珍しいものを見た。オレの第一感想はそれだった。ソニックも同じように感じたのか、ライブラのソファですやすやと眠っているナマエの頬を突いたり引っ張ったりしてから、ちらりと此方を見上げてきた。これは相当な深い眠りのようだ。

HLは変わらず忙しない。しかし、彼女の場合それだけでこんな姿を人前に見せることは無いだろう。時折悪ふざけもするし口悪くものを言うことはあれど、彼女なりの線引きがあるらしい。隙がないとでもいえば良いのだろうか。少なくともオレが知る限り、滅多な事では弱みを見せない。心がどれだけ追い詰められていても、彼女は朗らかに笑うことを努めているようだった。それはクラウスさんと義兄弟の関係であり、舐められては困るという、一種のプライドなのかな。とにかく滅多な事ではその笑顔を崩さなかった。
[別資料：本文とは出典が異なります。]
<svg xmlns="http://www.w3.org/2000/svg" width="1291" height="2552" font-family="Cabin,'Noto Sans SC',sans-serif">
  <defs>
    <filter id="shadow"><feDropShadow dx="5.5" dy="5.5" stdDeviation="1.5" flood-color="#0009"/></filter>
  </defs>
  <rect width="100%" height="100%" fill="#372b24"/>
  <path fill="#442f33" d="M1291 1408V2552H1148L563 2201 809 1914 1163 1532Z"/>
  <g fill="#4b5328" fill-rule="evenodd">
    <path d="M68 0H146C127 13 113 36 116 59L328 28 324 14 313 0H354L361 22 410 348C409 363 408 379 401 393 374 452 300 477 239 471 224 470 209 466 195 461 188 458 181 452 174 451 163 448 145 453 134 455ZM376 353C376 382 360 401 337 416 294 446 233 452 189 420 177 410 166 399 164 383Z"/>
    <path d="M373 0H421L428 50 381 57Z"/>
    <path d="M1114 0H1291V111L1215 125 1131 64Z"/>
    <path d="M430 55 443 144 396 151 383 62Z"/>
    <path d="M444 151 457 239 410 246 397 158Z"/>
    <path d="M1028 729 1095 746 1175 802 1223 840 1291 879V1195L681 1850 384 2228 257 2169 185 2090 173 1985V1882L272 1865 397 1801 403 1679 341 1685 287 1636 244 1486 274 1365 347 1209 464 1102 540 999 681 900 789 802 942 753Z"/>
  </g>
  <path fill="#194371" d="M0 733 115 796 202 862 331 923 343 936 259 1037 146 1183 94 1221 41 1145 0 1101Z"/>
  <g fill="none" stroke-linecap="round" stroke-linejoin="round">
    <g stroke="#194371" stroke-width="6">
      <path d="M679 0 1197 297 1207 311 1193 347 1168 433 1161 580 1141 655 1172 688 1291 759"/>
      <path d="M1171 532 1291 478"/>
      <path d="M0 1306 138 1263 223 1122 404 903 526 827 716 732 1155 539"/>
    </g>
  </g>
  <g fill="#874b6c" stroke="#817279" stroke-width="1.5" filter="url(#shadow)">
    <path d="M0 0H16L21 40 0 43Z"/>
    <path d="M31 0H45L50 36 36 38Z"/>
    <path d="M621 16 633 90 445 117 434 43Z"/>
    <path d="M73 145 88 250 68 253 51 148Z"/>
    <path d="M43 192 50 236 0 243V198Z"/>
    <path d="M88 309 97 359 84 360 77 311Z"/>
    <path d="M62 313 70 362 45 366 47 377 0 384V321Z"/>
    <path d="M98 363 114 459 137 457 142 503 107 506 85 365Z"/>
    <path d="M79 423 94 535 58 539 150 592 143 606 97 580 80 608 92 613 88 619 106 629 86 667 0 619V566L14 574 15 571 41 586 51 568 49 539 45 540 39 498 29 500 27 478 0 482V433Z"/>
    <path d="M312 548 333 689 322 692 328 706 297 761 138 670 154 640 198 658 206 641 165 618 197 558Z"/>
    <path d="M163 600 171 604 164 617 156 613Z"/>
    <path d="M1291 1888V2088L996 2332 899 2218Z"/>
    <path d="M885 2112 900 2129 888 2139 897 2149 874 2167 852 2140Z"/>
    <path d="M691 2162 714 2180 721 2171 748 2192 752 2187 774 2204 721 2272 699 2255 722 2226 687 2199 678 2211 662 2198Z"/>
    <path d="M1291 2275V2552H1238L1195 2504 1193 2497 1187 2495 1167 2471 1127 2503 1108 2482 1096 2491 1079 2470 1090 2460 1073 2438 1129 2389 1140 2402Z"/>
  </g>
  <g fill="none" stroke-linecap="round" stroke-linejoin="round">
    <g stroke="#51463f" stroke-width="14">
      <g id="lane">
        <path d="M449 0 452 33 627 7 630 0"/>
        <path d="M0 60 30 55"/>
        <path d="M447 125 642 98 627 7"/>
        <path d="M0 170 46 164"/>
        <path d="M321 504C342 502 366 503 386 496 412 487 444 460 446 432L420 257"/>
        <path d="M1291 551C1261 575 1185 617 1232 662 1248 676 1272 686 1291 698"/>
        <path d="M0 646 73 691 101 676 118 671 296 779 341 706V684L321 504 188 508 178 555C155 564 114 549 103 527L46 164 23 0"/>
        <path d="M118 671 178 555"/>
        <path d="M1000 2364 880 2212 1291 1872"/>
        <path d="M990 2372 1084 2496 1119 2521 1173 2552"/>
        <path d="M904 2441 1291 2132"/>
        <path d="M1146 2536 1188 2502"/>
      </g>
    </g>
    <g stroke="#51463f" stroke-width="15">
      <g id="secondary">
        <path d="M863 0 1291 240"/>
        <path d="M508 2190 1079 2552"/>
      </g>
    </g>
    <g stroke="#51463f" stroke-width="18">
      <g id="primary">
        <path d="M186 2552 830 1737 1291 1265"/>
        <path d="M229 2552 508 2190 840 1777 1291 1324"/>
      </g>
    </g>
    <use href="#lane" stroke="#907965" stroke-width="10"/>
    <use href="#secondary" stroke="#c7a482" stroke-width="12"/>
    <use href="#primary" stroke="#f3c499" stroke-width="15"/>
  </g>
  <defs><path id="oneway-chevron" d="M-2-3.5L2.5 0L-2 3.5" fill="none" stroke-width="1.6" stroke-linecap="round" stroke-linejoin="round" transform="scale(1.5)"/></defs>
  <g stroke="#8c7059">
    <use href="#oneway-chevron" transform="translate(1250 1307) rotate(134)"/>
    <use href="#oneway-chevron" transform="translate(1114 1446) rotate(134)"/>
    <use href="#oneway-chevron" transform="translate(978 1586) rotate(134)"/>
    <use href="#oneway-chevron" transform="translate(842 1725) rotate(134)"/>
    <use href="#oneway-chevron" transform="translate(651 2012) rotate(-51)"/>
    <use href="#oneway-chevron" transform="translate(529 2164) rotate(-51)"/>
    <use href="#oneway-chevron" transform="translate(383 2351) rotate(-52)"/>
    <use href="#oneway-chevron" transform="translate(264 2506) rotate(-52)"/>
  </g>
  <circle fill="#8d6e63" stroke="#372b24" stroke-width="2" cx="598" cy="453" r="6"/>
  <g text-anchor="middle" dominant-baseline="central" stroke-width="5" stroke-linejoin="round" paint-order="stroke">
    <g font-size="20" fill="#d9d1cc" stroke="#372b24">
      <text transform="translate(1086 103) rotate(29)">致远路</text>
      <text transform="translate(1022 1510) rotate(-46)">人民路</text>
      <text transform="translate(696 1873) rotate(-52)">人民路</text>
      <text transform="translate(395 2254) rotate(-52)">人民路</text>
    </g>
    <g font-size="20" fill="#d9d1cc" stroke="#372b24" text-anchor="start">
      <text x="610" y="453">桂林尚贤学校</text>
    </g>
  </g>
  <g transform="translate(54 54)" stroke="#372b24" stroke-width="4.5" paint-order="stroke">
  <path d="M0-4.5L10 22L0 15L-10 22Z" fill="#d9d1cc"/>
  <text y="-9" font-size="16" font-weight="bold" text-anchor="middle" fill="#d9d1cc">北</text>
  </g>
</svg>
オレと同い年だという彼女は何処か大人びていて、つい年上のように対応していまって、その度にむくれるナマエにもう何回頭を下げただろう。そんな彼女がふと、幼く感じる瞬間がある。今もそうだ。甘え下手な彼女。そんな彼女に日々降りかかる構成員としての任務やラインヘルツ家という立場への重圧。平々凡々のオレにその苦しみは計り知れない。いや、彼女の場合苦しみすら慣れすぎてしまって麻痺してるのかもしれない。
"あの日"のミシェーラが脳裏を過ぎる。果敢な姿は似ているけれど、やはりナマエは圧倒的に甘え下手だ。大事な事なので何度でも言う。甘え下手というよりも、幼少期から今までの生い立ちが、彼女に甘え方を知る機会を奪ってしまったのではないだろうか。そういう点では、多少強引なザップさんとの相性は良いのかもしれない。
でも、これだけ疲れ切って深寝入りしているナマエを見ていると、ザップさんの用意した例の紙はいささか……いや、かなり悪手だったのではないだろうか。たったサインひとつ。それにどれだけ重い意味があるのか、誰もが理解している。ラインヘルツ家の養子という危うい立場から救おうと、ザップさんなりに考えた結果だとしても、もうちょっと段階があったんじゃないだろうか。まぁ僕の知らない所で進展してたなら何も言うまい。

「……ナマエ起きて、風邪引くぞ」
「ん……あれ、わたしねてた?」
「ぐっすりだったよ。ソニックがちょっかいかけてた」
「それは懐いてくれてるってことかな?」

ナマエはガサゴソと鞄を漁って、すっかり見慣れたケースからバナナを取り出し剥いている。ソニックはそれに気づいてオレの肩からナマエの膝上に移ってソワソワしている。以前聞いた話だが、彼女はソニックが食べやすいように、わざわざ海外からモンキーバナナを購入しているらしい。音速猿だから?と訊いたら「それならザップに餌付けするか」と毒舌を披露していた。一般のバナナは大きい方が甘みが強いらしいが、この品種は違うらしい。寒暖差が〜とか説明してくれてたけど、なんかもう忘れた。

「……ナマエさ、休みとりなよ」
「?今寝てたじゃん」
「じゃなくて、仕事を休めって話」

今は必要だろう、そういう時間が。暗にそう言ったオレの目を見て彼女の目が揺れた。泣きそうなのに後一歩のところで泣かない。そんな強さ、今は捨ててしまって良いのに。もしここにいたのがザップさんなら泣いて全てを吐き出してくれただろうか。無力感に襲われたオレは、そっと彼女の頭を撫でた。何故、とも聞かずにオレの掌を受け入れる彼女は満面の笑みで擦り寄ってくる。……本当、なんててのかかる義妹なんだ。